We’re failing kids on every level.  Nothing we use in class is particularly “good” in any sense. It’s writing, but it’s not writing that has any significance. Beyond that, though, it’s not practical.  Darcy might not care about reading job descriptions and learning to understand and write good business letters, e-mails, and legal prose, but at least those are things that will directly affect her ability to survive.  There’s plenty to be learned through the type of practice we do, but we aren’t making any practical connections to the real world. 

The problem isn’t lazy students and it isn’t that they're too young to understand the wisdom in what we’re doing. Students hate the way we teach to the standards because most of it is pointless and stupid.  Kids like Darcy may not know what their future holds, and they would probably complain about school regardless of how the content was presented. In the best of situations, it would be hard to make Darcy care much about school. 

But we're not even trying.  Reading matters when it peaks student interest, or when it has real-world implications. English class needs to focus on actual practical skills, and at the same time needs to present the best writing that our culture has to offer.  Lessons need to deal with basic mechanics and grammar, with various types of writing and text structures, and with quality writing that will truly inspire. In other words, students need to do exercises involving capitalization and commas usage like students did long ago, and then teachers need to find works of real significance to read in class.

Beyond that, we need to incorporate real world business requirements and show the real consequences of poor communication.  Students need to see job descriptions, write resumes, fill out applications, solve problems, think about case studies, and deal with the types of communication that happen in actual workplaces. Most of all, they need to be publishing work, showing it to peers and others and working to meet a standard that would be acceptable beyond the classroom.  

Instead, we focus on basic comprehension and make a minimum competency test our final objective.
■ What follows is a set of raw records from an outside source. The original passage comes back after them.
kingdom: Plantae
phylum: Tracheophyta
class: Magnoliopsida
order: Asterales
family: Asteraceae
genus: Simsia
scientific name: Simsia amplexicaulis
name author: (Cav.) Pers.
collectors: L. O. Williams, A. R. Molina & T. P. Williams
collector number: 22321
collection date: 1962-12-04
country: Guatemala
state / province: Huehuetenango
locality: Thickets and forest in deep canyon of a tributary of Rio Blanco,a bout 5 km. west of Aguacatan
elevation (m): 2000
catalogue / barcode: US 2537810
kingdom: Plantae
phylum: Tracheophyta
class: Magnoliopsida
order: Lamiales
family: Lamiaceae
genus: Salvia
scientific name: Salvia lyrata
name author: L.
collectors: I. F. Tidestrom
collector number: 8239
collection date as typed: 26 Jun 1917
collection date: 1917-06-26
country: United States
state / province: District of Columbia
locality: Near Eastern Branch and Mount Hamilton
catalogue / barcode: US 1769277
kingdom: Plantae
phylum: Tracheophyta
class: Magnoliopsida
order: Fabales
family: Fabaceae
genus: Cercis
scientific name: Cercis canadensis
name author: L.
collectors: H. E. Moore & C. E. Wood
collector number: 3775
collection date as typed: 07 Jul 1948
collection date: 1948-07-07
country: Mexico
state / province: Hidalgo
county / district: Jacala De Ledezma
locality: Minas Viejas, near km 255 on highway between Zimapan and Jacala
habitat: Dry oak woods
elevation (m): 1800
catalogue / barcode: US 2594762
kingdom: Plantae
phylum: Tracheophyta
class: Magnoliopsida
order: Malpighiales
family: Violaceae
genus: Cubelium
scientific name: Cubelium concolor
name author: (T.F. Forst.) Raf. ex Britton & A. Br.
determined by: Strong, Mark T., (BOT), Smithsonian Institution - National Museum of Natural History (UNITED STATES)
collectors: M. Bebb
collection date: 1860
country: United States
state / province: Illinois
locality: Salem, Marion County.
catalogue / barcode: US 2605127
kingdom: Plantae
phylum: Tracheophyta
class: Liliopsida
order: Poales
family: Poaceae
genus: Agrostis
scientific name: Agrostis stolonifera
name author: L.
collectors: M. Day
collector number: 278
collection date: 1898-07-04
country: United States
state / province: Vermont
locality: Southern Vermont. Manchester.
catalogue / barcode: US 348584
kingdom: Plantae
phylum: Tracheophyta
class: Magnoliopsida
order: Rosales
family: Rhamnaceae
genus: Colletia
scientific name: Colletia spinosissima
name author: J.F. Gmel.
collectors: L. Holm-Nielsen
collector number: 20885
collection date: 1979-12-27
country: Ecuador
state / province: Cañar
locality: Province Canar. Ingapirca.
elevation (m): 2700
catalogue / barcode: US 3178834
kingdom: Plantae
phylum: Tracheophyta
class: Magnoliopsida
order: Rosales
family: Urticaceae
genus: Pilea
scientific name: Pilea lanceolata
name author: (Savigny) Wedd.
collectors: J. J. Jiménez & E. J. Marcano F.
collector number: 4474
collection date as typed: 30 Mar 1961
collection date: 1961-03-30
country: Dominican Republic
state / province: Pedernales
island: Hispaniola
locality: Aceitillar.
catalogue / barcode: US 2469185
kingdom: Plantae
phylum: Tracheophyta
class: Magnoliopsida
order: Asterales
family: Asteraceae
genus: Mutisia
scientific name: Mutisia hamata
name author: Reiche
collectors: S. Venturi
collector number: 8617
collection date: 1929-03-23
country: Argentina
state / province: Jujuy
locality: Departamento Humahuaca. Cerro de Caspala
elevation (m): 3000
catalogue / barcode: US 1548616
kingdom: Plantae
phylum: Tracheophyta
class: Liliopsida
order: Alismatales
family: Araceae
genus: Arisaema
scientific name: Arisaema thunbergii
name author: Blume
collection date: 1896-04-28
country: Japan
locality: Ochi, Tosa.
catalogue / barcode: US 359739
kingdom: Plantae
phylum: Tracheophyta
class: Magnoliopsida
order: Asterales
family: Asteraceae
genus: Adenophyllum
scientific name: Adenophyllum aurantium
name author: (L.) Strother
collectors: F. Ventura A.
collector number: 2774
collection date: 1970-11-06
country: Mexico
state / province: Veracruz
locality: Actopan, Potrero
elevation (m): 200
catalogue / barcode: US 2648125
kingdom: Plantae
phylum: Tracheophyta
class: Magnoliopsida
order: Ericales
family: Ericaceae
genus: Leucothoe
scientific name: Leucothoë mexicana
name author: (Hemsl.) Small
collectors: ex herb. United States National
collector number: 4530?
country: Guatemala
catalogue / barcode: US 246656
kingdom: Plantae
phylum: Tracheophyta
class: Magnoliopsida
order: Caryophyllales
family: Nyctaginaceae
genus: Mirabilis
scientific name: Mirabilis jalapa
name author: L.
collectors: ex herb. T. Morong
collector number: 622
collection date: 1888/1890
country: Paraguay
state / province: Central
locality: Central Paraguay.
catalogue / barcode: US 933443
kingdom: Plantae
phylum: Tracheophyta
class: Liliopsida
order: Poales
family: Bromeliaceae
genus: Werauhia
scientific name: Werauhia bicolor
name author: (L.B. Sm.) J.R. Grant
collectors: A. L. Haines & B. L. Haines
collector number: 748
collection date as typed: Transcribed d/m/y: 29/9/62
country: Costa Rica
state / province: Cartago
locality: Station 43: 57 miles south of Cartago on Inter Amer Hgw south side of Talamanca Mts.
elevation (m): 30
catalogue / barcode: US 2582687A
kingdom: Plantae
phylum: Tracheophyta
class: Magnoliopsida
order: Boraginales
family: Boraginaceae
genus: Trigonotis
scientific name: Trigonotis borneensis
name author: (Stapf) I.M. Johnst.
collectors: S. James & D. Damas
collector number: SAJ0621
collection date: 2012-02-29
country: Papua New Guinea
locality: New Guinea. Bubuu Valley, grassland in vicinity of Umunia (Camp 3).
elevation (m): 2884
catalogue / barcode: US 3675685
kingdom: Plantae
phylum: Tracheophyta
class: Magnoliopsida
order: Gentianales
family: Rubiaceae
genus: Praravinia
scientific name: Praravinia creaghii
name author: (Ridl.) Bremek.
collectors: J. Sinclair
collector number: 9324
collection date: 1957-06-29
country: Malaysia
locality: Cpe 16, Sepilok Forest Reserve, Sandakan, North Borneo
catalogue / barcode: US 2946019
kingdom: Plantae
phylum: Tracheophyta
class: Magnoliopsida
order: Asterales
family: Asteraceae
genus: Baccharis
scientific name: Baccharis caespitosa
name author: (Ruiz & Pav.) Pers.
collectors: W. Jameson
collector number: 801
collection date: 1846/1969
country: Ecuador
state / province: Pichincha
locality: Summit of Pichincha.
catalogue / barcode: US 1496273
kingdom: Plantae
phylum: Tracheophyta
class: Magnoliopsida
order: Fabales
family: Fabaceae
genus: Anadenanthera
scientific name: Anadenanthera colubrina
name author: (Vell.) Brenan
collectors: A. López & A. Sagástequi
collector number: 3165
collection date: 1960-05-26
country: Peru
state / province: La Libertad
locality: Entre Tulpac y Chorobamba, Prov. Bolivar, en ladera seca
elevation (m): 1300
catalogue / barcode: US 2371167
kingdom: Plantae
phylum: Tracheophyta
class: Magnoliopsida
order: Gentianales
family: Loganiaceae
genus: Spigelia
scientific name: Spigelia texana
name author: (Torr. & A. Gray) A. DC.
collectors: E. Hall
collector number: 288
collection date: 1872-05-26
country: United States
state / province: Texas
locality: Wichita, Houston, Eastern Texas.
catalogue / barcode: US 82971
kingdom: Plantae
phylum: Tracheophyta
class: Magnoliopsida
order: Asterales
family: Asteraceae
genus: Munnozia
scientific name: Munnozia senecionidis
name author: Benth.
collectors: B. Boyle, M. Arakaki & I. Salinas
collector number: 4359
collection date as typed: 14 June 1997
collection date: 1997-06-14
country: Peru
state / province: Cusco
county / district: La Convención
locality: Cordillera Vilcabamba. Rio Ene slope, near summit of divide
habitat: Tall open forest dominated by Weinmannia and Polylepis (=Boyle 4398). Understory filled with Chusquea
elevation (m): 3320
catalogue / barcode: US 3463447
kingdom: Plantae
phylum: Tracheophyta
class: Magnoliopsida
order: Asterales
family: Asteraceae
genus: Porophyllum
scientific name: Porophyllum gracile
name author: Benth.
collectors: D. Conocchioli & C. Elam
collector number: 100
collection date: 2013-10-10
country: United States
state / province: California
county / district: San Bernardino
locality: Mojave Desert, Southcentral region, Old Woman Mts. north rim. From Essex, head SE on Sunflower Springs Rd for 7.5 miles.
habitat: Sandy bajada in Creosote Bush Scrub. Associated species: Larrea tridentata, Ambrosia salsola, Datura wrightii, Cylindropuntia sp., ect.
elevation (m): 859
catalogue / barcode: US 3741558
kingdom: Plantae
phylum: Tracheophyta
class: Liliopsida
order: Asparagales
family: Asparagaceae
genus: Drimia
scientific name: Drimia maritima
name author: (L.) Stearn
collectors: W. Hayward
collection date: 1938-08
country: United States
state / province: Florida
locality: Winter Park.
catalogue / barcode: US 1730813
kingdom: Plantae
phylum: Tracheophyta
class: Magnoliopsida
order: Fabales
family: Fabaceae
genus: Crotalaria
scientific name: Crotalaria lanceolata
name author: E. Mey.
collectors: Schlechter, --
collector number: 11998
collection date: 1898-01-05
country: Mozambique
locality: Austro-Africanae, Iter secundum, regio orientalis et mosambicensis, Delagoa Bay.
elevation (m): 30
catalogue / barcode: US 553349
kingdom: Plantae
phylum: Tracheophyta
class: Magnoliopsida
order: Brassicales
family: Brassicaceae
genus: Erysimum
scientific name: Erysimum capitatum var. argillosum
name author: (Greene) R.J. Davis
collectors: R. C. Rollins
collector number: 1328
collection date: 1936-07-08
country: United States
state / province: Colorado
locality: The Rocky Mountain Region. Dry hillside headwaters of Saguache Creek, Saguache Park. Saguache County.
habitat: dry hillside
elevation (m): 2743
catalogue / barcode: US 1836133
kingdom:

We try to engage students with gimmicks and nonsense and by letting students work in groups on projects that have no obvious real-world connections.  The English standards, in and of themselves, are irrelevant to everyone, including the teachers that have to deliver them, and the focus on those standards has taken all of the creativity and discipline out of education.  Yes, the standards focus attention on basic fundamental skills like making inferences and finding the main idea, but when your only focus is on reading for the sake of reading stuff, and on writing for the sake of writing stuff, then reading and writing really suck. 


And Darcy knows that. If we want her to care, we're going to have to give her something to care about.